The landscape is vastly different these days. You can't even stand up something in a medical environment that measures heart rate, much less waveforms without significant clinical trials. Apparently the FDA is all over this one.
A key thing to remember is that 32k of RAM isn't the only memory available; often there was all sorts of longer term storage, and in many cases the data for a job was separate than the machine running the program, which could feed that data in using a number of methods. Today's programs load entire files into RAM because it's available; back then you might load a single record from the file at a time, and there were routines to seek through the offline data (subject to optimization) and manage the working memory more effectively.
It's also worth remembering that, at the time, a machine with 32k of RAM was one of the most powerful on the market, was still considerably expensive, and the alternative was paying (a team of) humans to do the work by hand. For all its shortcomings and the insane complexity required to get the machines to work properly, they were generally much faster than humans performing the same task and generally (assuming they were programmed correctly) could be relied on to make fewer mistakes. Their utility was remarkable, especially their ability to perform arithmetic very quickly, which was (and still is) quite tedious to perform by hand.
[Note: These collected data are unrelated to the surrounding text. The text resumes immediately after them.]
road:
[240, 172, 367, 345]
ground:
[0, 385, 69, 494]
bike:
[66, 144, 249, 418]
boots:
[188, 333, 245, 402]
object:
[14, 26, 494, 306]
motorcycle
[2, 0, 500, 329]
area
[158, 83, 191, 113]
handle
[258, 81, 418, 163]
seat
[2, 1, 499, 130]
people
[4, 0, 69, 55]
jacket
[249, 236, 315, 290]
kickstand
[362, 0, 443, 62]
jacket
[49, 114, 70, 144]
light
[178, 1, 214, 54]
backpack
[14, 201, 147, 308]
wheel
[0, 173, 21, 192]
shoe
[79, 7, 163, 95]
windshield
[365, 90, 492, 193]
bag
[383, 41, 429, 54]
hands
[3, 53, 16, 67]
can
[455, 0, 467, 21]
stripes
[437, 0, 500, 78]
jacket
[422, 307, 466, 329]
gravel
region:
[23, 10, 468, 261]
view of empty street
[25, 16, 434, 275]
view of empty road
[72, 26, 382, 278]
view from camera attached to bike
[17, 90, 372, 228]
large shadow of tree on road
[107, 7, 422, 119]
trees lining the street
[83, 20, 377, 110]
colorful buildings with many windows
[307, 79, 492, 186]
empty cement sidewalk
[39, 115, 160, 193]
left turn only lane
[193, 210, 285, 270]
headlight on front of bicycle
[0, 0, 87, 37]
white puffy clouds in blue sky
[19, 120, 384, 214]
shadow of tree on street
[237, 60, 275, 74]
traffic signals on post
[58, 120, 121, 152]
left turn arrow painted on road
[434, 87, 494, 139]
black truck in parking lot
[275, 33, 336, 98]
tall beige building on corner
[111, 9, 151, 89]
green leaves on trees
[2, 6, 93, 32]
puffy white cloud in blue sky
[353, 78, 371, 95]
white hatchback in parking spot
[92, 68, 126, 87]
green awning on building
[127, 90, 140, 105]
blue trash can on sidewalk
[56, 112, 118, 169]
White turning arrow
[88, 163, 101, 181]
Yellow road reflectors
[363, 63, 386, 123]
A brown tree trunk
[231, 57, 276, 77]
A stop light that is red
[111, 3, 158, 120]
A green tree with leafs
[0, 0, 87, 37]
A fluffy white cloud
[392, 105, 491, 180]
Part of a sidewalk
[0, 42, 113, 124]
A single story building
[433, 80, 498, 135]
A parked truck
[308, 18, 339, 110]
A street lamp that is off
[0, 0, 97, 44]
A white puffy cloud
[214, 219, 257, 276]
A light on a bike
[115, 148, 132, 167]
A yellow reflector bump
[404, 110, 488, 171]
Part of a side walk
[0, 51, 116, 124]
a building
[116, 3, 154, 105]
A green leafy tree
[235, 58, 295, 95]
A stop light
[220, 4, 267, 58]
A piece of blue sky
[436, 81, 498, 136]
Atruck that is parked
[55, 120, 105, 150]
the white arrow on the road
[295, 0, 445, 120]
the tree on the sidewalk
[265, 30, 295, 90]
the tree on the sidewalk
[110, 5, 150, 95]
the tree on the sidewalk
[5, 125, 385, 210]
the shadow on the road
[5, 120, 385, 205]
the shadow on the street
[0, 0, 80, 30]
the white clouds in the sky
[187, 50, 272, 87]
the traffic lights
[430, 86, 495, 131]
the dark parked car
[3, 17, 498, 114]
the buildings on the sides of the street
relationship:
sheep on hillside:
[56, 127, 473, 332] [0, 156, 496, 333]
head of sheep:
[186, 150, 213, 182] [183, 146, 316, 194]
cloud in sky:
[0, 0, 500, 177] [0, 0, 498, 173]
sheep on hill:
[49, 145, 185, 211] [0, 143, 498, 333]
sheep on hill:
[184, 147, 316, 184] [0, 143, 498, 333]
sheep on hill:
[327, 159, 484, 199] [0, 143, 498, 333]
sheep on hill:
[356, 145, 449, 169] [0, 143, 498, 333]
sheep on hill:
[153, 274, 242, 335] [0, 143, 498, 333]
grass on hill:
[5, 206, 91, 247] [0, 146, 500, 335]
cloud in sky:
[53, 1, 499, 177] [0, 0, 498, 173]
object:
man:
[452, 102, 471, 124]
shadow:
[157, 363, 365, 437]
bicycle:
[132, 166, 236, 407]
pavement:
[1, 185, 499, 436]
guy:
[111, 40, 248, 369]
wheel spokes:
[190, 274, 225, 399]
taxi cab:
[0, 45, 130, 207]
Whew, excellent point. That raises another question, though—how much computational work did that computer have to do? The real heavy lifting was performed by big NASA mainframes on Earth, right?
The original gameboy has 8K of RAM and the first and second gen pokemon games run on it. Most of the hard work is done by the graphics and sound hardware. Fairly large games though.
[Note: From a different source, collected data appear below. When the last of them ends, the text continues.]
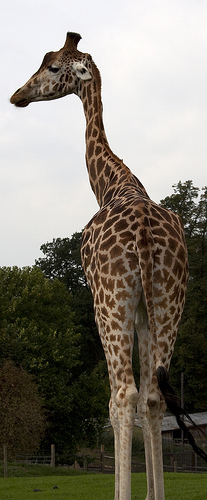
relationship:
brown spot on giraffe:
[69, 76, 73, 80] [8, 31, 191, 498]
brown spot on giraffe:
[94, 95, 98, 113] [8, 31, 191, 498]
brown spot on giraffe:
[82, 100, 87, 109] [8, 31, 191, 498]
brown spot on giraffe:
[92, 127, 97, 134] [8, 31, 191, 498]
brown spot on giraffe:
[95, 146, 102, 155] [8, 31, 191, 498]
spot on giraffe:
[51, 79, 56, 85] [9, 31, 189, 349]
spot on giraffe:
[82, 105, 96, 114] [11, 24, 200, 261]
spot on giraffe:
[86, 119, 96, 136] [11, 27, 164, 197]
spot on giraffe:
[93, 144, 100, 154] [8, 31, 191, 498]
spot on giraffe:
[87, 158, 97, 181] [8, 31, 191, 498]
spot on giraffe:
[94, 156, 106, 174] [8, 31, 191, 498]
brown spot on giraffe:
[127, 213, 135, 221] [8, 31, 191, 498]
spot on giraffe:
[151, 266, 176, 293] [39, 40, 206, 249]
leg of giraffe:
[116, 394, 135, 499] [8, 31, 191, 498]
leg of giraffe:
[108, 401, 121, 499] [8, 31, 191, 498]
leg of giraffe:
[138, 383, 156, 498] [8, 31, 191, 498]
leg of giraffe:
[147, 394, 167, 499] [8, 31, 191, 498]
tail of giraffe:
[135, 226, 205, 462] [8, 31, 191, 498]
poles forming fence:
[1, 443, 55, 475] [0, 437, 107, 473]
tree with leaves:
[7, 232, 82, 364] [3, 265, 79, 364]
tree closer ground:
[1, 357, 44, 467] [3, 473, 200, 497]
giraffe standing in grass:
[8, 31, 190, 499] [3, 473, 205, 497]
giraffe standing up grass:
[8, 31, 191, 498] [3, 470, 204, 498]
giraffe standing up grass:
[8, 31, 190, 499] [14, 453, 183, 497]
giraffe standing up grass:
[8, 31, 190, 499] [26, 472, 174, 497]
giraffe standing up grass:
[8, 31, 190, 499] [3, 464, 204, 498]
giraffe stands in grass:
[8, 31, 191, 498] [67, 472, 111, 497]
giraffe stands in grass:
[8, 31, 191, 498] [1, 461, 205, 497]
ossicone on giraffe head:
[62, 27, 78, 51] [8, 31, 90, 108]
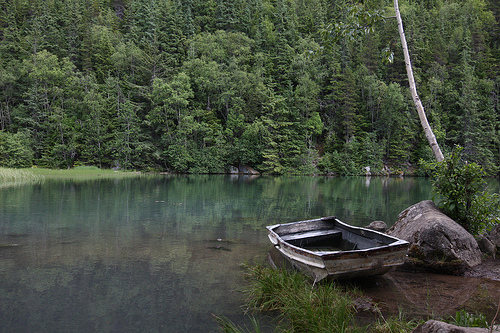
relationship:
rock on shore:
[394, 200, 486, 277] [285, 256, 493, 320]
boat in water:
[266, 213, 411, 284] [0, 168, 499, 330]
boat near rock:
[266, 213, 411, 284] [394, 200, 486, 277]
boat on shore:
[266, 213, 411, 284] [285, 256, 493, 320]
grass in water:
[238, 259, 371, 331] [0, 168, 499, 330]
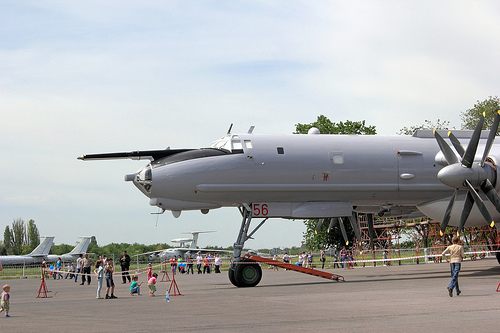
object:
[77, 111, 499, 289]
airplane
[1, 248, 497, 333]
ground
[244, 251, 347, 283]
ladder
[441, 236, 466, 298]
person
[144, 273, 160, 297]
chidren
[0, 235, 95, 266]
planes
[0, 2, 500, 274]
background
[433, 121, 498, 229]
propeller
(An aside: do terms like "mainframe" and "microcomputer" have any meaning any more, when a Raspberry Pi Zero has orders of magnitude greater RAM and power than a '70s piece of "big iron"?)
Yes. Mainframes still exist. IBM still sells them, and you can do things like hotswap CPUs and RAM or setup an geographically distributed HA cluster that can swap which mainframe the VMs or databases are "running" on without dropping connections, requests, or other interruptions.
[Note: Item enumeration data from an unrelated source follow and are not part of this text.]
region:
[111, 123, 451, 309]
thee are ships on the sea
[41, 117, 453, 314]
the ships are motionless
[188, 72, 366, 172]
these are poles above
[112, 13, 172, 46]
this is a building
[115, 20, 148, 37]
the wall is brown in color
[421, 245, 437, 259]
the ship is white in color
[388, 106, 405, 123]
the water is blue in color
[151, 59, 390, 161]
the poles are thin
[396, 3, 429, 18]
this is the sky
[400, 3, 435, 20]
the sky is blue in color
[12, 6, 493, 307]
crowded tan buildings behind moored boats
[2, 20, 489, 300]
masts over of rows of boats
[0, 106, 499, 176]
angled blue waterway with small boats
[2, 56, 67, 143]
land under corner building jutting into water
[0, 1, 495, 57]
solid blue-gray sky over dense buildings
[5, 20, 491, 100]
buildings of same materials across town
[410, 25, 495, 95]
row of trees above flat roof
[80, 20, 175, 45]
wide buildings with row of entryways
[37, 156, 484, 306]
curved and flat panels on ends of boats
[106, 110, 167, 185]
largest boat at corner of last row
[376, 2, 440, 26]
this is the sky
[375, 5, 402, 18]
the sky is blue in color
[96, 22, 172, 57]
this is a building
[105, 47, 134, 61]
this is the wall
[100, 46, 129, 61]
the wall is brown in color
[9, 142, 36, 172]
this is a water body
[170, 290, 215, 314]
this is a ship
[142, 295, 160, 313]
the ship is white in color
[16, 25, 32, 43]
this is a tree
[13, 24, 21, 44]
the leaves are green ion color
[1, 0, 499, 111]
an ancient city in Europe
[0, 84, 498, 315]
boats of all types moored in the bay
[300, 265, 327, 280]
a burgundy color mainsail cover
One of the four large banks in my country I worked at only a few years ago still managed all their internal change management process on a fairly old IBM mainframe.
You had to connect via an arcane telnet client (tn3270 protocol perhaps?) and input the change details. No fancy
web forms. Perhaps it was a limitation of the application, but you couldn't mix uppercase and lowercase in the one form.
The PDP (11? I think so, but maybe 7? My home PDP for running the internet in my corner of the universe was an 11) at JPL that processed the Voyager flyby snapshots of Saturn into colorized planet+ring images was 64KB. Instead of viewport-centric geometry scans doing texture lookup, they scanned in texture-space (less swapping)
It was a lot of fun, but terribly inefficient programmer productivity. I would not want to go back :o) Dereferencing registers prepared me for C pointers later.